With summer’s hottest months hanging on for so long, I have nothing to report yet about conditions pointing towards fall. I can say that after 3” of rain, which was much needed if not all at once nor in the monsoon-like torrent that fell, the mountain is crisp and clear again. Overnight the temperature dropped into the 50’s for the first time since June.

Hawkwatching season has begun and that’s what I will be doing for much of next week.  Today, on this beautiful, clear day between two rainy days, hawkwatchers who are already sitting on a mountaintop somewhere should be treated to a good migration day, likely a decent Bald Eagle day, too.  I’m not complaining at all about their good fortune, as I expect to have some excellent days myself during the next week when Broad-winged Hawk migration will peak in my area.

I’ve already heard from the Cape May area this morning that overnight a goodly stream of songbirds is already moving, particularly thrushes of several species. The birds know summer is over. I just hope the weather gets that message now.

Tuesday, September 08, 2015

Note to summer: Go away!

Sunrise September 6, 2015, Gifford Pinchot State Park 
Someone, please tell summer, “it’s over!”

If the heat doesn’t break soon, this September is already heading towards being the hottest ever in my area.  Currently, the monthly average temperature is 13 degrees above average.  So even when the heat breaks and presumably normal temperatures arrive, that won’t come close to getting the average temperature back to something approaching average.  It would take a good 10 days of some seriously cool weather for that to happen, and such weather is not anywhere on the forecast horizon.  And so we swelter.

Naturally, this much heat with limited rainfall has dried out the forest around my cabin.  I was even skittish about setting up my little picnic grill in the middle of the driveway on Sunday, but I did it anyway, keeping a bucket of water on hand just in case.  Fortunately, nothing untoward happened and the wind was calm.  Even so, I am done with grilling until rain comes along and dampens the dust.

As you might expect, signs of the approaching autumn are in short supply with summer refusing to go away.  Bird migration is still early and progressing but slowly.  The barn swallows leave the end of August no matter what the weather, and now I believe the yellow-billed cuckoo has departed, too.  I would hear those birds perhaps 2-3 times a week over the course of the summer, and it has now been 10 days since I heard them call.  They are the only new species that appears to have left the mountain.  I haven’t heard the wood thrush recently either, but their song is much less evident in the second half of the summer.

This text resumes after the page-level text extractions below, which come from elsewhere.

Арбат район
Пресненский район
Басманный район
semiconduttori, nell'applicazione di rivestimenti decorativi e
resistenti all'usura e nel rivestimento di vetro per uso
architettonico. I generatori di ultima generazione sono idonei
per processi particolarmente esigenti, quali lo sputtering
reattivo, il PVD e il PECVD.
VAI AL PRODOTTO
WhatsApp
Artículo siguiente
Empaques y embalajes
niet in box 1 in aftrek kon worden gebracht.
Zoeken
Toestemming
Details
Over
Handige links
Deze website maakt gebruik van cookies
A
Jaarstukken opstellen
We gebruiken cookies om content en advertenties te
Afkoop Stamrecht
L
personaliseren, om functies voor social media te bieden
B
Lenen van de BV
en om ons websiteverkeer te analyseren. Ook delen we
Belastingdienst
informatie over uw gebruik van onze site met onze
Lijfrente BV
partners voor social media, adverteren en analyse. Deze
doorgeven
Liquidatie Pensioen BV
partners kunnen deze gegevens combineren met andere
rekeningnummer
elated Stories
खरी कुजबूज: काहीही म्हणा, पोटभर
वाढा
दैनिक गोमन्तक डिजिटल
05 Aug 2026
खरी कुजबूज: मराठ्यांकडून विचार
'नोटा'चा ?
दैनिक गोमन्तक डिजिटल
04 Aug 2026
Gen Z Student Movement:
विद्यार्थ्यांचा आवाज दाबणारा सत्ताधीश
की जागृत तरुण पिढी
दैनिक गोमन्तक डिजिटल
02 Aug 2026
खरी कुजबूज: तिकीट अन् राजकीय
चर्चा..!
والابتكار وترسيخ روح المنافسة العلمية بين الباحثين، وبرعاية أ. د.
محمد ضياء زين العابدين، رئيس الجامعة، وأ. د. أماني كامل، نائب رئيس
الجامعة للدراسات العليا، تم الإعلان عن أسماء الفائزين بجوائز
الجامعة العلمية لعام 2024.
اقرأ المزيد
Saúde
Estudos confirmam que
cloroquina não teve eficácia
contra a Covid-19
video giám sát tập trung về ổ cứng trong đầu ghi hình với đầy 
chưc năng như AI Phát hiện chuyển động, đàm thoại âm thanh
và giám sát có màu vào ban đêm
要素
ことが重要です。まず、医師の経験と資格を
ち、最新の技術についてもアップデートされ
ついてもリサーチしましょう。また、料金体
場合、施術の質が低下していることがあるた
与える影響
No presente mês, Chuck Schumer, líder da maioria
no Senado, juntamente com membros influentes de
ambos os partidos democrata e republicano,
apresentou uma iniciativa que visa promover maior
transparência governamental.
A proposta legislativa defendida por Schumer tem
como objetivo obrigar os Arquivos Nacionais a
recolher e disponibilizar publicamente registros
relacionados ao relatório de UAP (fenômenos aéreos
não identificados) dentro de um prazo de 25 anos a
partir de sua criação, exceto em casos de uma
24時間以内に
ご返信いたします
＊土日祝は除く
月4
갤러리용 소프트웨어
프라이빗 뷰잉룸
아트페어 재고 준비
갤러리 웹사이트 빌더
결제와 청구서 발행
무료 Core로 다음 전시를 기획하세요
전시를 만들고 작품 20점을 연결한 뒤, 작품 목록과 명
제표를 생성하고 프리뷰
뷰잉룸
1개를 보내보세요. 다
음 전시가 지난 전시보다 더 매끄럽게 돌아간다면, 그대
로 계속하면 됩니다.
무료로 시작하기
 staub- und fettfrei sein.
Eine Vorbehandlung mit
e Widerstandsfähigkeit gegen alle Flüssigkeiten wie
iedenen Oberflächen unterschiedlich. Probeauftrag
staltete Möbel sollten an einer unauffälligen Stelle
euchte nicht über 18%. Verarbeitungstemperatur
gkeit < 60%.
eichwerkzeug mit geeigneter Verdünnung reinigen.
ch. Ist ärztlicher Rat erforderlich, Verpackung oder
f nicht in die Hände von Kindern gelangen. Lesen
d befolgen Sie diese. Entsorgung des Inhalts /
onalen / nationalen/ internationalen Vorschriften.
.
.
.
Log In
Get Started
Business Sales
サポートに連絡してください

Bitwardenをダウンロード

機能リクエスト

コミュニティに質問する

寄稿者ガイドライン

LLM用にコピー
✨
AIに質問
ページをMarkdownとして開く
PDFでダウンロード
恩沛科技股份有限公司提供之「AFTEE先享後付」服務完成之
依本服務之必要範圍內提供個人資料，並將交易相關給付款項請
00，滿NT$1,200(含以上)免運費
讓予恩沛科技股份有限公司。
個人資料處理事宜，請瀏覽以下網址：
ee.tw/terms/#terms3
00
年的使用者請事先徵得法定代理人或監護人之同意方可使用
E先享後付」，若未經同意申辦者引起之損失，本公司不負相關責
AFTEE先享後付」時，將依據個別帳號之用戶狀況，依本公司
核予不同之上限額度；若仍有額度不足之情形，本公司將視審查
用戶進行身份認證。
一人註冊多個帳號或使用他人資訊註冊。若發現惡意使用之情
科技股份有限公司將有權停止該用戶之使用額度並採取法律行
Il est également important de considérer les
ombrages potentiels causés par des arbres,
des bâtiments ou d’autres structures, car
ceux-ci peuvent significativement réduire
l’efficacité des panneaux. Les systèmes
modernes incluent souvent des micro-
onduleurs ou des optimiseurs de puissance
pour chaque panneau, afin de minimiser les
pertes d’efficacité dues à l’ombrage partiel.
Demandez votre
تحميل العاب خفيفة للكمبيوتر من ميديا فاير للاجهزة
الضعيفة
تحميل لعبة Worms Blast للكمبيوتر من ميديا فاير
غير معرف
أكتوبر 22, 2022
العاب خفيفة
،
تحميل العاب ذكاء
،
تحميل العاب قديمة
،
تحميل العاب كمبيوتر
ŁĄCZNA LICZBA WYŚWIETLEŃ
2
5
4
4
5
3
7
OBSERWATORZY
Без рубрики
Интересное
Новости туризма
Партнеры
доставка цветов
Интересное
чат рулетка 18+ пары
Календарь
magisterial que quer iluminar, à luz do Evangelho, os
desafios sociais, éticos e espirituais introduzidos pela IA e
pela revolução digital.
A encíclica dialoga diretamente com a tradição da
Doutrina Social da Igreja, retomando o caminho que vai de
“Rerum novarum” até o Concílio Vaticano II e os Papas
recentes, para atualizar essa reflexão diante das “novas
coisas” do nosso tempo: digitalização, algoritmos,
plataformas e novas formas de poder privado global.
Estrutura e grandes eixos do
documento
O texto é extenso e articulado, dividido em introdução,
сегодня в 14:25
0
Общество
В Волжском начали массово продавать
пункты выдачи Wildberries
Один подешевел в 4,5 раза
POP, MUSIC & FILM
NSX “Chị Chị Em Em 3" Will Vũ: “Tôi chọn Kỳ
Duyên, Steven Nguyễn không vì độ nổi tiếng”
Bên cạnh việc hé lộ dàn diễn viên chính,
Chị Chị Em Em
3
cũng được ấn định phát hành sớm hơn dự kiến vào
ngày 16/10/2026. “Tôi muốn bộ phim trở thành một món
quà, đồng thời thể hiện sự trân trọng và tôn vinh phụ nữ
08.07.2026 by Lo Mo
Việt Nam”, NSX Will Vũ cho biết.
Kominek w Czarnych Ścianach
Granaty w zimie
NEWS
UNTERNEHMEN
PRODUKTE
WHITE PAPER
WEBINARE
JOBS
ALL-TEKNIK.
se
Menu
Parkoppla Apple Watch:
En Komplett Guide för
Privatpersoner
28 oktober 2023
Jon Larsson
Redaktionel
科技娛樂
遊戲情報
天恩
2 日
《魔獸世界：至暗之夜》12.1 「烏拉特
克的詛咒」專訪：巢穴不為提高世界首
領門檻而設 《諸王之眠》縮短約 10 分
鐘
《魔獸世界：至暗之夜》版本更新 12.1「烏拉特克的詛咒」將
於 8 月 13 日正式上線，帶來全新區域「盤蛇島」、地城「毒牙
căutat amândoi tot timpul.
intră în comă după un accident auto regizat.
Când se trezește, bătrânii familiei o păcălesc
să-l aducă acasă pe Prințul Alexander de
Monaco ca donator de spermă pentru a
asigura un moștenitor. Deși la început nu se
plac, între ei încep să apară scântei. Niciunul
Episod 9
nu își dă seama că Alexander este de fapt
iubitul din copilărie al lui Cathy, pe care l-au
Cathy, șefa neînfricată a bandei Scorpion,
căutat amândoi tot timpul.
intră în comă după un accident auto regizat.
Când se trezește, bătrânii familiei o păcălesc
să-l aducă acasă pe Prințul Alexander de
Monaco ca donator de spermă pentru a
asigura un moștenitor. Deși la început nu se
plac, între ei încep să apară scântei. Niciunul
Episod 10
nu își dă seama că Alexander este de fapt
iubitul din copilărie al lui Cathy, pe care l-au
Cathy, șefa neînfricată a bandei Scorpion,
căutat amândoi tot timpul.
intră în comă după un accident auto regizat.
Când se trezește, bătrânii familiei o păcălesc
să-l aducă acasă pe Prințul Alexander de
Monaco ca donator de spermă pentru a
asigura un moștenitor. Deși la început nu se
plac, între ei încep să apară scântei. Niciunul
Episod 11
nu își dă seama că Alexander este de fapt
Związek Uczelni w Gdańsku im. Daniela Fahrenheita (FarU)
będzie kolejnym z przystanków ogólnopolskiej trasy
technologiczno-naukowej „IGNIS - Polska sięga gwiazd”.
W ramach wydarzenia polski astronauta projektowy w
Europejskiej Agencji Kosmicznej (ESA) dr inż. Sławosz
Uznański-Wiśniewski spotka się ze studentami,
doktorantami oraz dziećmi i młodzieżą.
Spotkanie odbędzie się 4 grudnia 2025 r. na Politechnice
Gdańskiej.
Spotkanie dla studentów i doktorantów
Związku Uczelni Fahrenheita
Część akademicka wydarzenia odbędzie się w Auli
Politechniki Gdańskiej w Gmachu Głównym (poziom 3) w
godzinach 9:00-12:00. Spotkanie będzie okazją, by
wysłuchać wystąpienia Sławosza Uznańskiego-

They might still be around.

The mountain is dry and dusty and smells of dust.  It’s a far cry from the lush smells of spring or even a midsummer morning after a rain.  I await rain to reawaken the good mountain smells, but that won’t come for days and even then the chance is not a good one.

Misty sunrise at Pinchot Lake

Tuesday, September 01, 2015

September 1 blues

September sunrise with setting moon

Summer is giving me at least one more blast of hazy, hot and humid weather over the next three days.  But in other ways the oncoming season of autumn is ever more evident.  The barn swallows have left the mountain, no longer plying the mosquitos above this little pond.  They left on or about August 27 or 28, as regular as ever. The swallows are the first to go, though I haven’t heard the yellow-billed cuckoo for a while.

I now frequently see red-leafed poison ivy, tall stands of purple thistle and less undergrowth as the annual plants begin to die back.  Mullein is brown and looks burned.  The constellation Orion is high in the morning sky before dawn once again. Even my chickens are producing fewer eggs than in the early days of spring.

Now, if only the temperature would follow suit.  It will, I know, and likely by Friday, but I’m impatient.  After all, it is September.